Primary mediastinal B-cell lymphoma (PMBL)

2016-09-01   Luis Miguel Juárez Salcedo , Samir Dalia 

1.Principe de Asturias University Hospital, Madrid, Spain (LMJS); Oncology and Hematology, Mercy Clinic Joplin, Joplin, MO, USA (SD);


Review on primary mediastinal B-cell lymphoma, with data on clinics, and the genes involved.

Clinics and Pathology


PMBL is a subtype of diffuse large B-cell lymphoma (DLBCL) that arises in the thymus. It accounts for 2-4% on non-Hodgkin lymphoma and 10% of DLBCL. It is epidemiology, clinically and biologically distinct from the other subtypes of DLBCL. Similar to nodular sclerosis Hodgkin lymphoma (NSHL) arising in the mediastinum, it is likely derived from thymic B cells (Dunleavy et al., 2015)

Phenotype stem cell origin

An origin from medullary thymic B cells has been proposed for this disease.
PMBL has a B-cell phenotype and express CD20 and pan B-cell markers such as CD79a, CD 45, CD 19 and CD22, but tumor cells do not express surface immunoglobulin, therefore, monoclonality cannot be established by Κ and λ staining. B-cell transcription factors including PAX-5, OCT2 and BOB1 are typically strongly expressed. CD23 expression is present in almost 66% of cases; CD30 is expressed in 78% whereas CD 15 is usually negative, although one third of patients are positive. High expression of BCL2 and PD1 has been described (Bledsoe et al., 2016).
CD21 and class I and/or II histocompatibility molecules have been claimed to be absent. Bcl-2 protein seems to be generally expressed, while fragmentary data are available concerning the occurrence of some molecules, such as CD10, MUM1/IRF4, PAX5/BSAP (B-cell Specific Activating Protein), Bcl-6.


Typically presents in adolescents and young adults with a median age of 35 years and a female predominance with a male.female ratio of 1:2. (Gaulard et al., 2008).


PMBL is an aggressive disease manifested by a localized, bulky mediastinal mass, often with pleural and pericardial effusions.
Symptoms at diagnosis are caused by the mediastinal mass, and complications such as superior vena cava syndrome are common at presentation.
Regional lymph nodes may be involved, but spread to distant nodal sites is uncommon. Less frequent, the disease involves extranodal sites, including the lung, kidneys, gastrointestinal organs or brain.


Morphologically, the thymic B-cells are medium to large cells having round or lobulated nuclei and abundant cytoplasm. In most cases, compartmentalizing sclerosis is observed, and sometimes tumor cells can resemble Hodgkin/Reed Sternberg cells.
The nodal architecture is typically diffuse, with occasional cases showing focal nodularity, and necrosis is sometimes seen.

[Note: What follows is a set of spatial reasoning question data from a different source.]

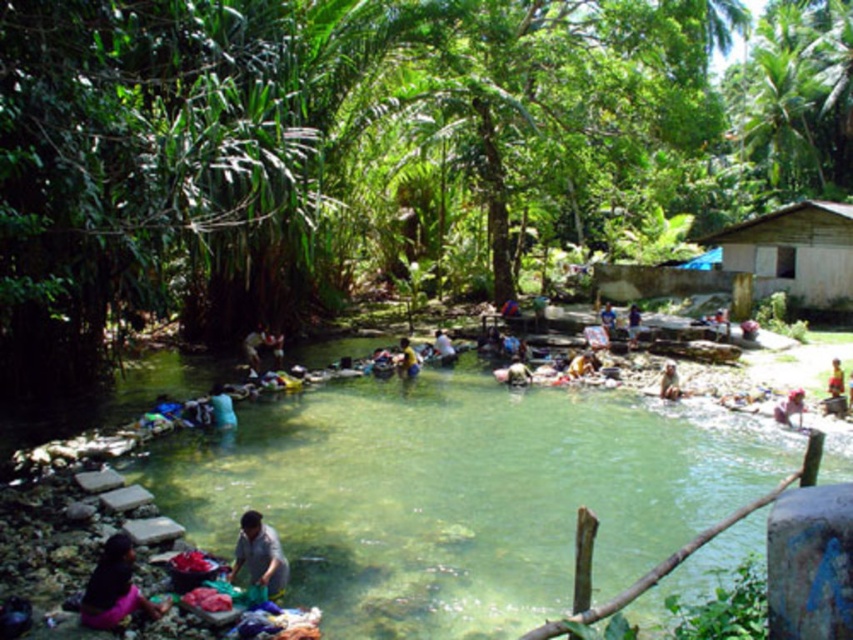
Question: Which object appears farthest from the camera in this image?

Choices:
 (A) clear water stream at center
 (B) light brown fabric at center
 (C) yellow fabric at center

Answer: (B)

Question: Can you confirm if brown wooden hut at right is positioned below dark gray fabric at center?

Choices:
 (A) yes
 (B) no

Answer: (B)

Question: Is smooth brown skin at lower right thinner than blue fabric at center?

Choices:
 (A) yes
 (B) no

Answer: (A)

Question: Which object is positioned farthest from the gray fabric at lower center?

Choices:
 (A) orange fabric at center
 (B) dark gray fabric at center
 (C) light brown fabric at center

Answer: (A)

Question: From the image, what is the correct spatial relationship of gray fabric at lower center in relation to pink fabric at lower right?

Choices:
 (A) right
 (B) left

Answer: (B)

Question: Which point is closer to the camera?

Choices:
 (A) light brown fabric at center
 (B) dark gray fabric at center

Answer: (B)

In making decisions about the initial treatment one must consider the long-term complications of mediastinal radiation in this population of patients who are predominantly young women.
R-CHOP followed by radiation has been effective in low-risk patients.
In high-risk disease and high rate of primary refractory disease DA- EPOCH-R without radiation is the best treatment option, followed or not of autologous stem cell transplantation.


Although the international prognosis index (IPI) is useful in DLBCL, its use in PMBL could be limited by the young age distribution and its typical mediastinal presentation.
Lactate dehydrogenase level, male sex, performance status and advanced-stage disease may be useful predictors of survival.

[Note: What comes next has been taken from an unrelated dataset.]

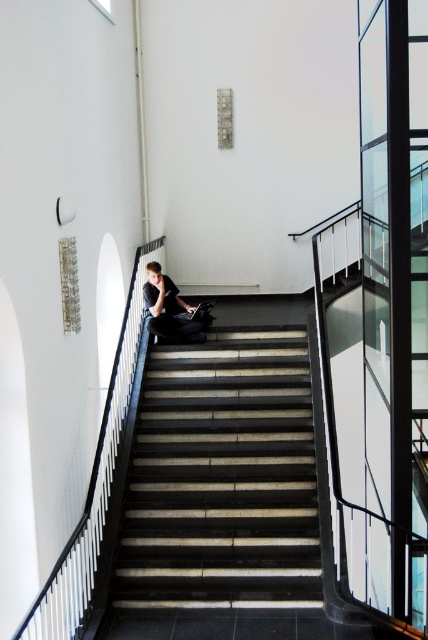
You are carrying a heavy box and need to place it on either the dark gray concrete stairs at center or the dark gray fabric jacket at center. Based on their positions, which one is higher up and thus more accessible without bending down?

The dark gray fabric jacket at center is higher up than the dark gray concrete stairs at center, so it would be more accessible without bending down.

You are moving a large painting that is 1.5 meters wide. You need to carry it through the dark gray concrete stairs at center while avoiding the dark gray fabric jacket at center. Can you pass through safely?

The dark gray concrete stairs at center are wider than the dark gray fabric jacket at center, so yes, you can safely pass through with the large painting that is 1.5 meters wide by navigating around the narrower dark gray fabric jacket at center.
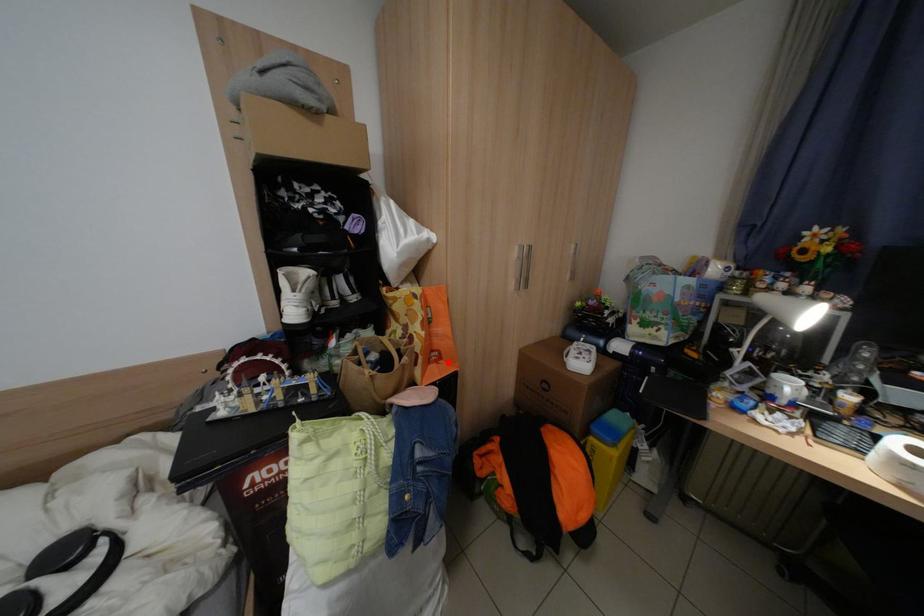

Among the most common genetic alterations in PMBL are abnormalities on chromosome 9p and 2p.
The 9p region encodes JAK2, which then activates the STAT6 through phosphorylation. This STAT 6 phosphorylated can transcriptionally repress BCL6. Also in 9p region, CD274 and PDCD1LG2 (programmed death ligands (PDLs) 1 and 2 respectively) are rearranged at a frequency of 20%.
Gains or amplifications of REL may be seen at 2p.
One third of cases may have gains in chromosome X.
New two recurrent mutations have been identified; one of these is the recurrent somatic coding-sequence mutation in the PTPN1 gene (also found in Hodgkin lymphoma cases) and the recurrent point mutation in the XPO1 (exportin 1 gene or CRM1), which results in the Glu571Lys missense substitution, in refractory/relapsed PMBL (Jardin et al., 2016).
The XPO1 mediate the translocation of numerous RNAs and cellular regulatory proteins, including tumor suppressor proteins (TP53, BRCA1, NPM1, APC and FOXO).

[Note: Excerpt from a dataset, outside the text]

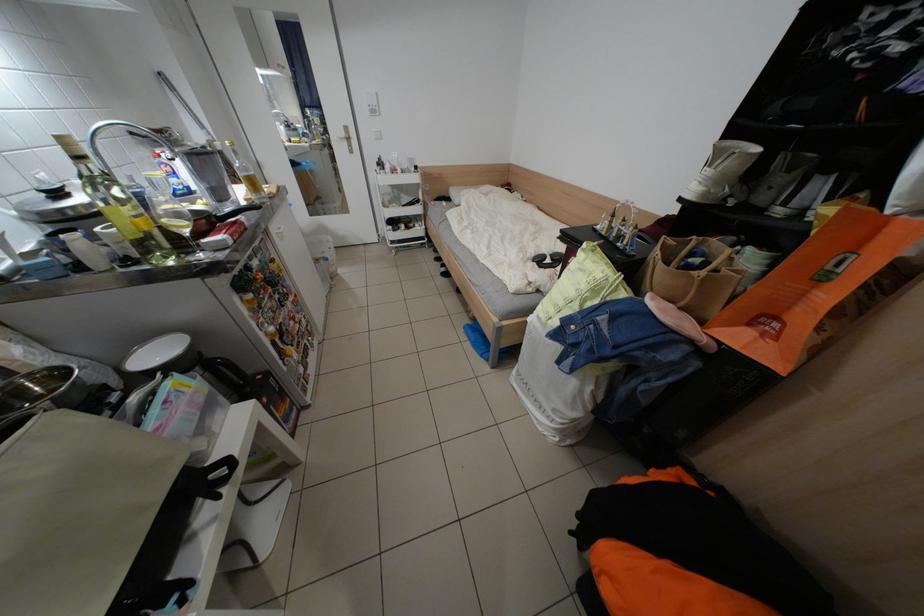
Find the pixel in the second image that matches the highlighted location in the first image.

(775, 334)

Pubmed IDLast YearTitleAuthors
105613121999CNS involvement in primary mediastinal large B-cell lymphoma.Bishop PC et al
274199202016The immunophenotypic spectrum of primary mediastinal large B-cell lymphoma reveals prognostic biomarkers associated with outcome.Bledsoe JR et al
254994502015Primary mediastinal B-cell lymphoma and mediastinal gray zone lymphoma: do they require a unique therapeutic approach?Dunleavy K et al
273127952016Recurrent mutations of the exportin 1 gene (XPO1) and their impact on selective inhibitor of nuclear export compounds sensitivity in primary mediastinal B-cell lymphoma.Jardin F et al


Luis Miguel Juárez Salcedo ; Samir Dalia

Primary mediastinal B-cell lymphoma (PMBL)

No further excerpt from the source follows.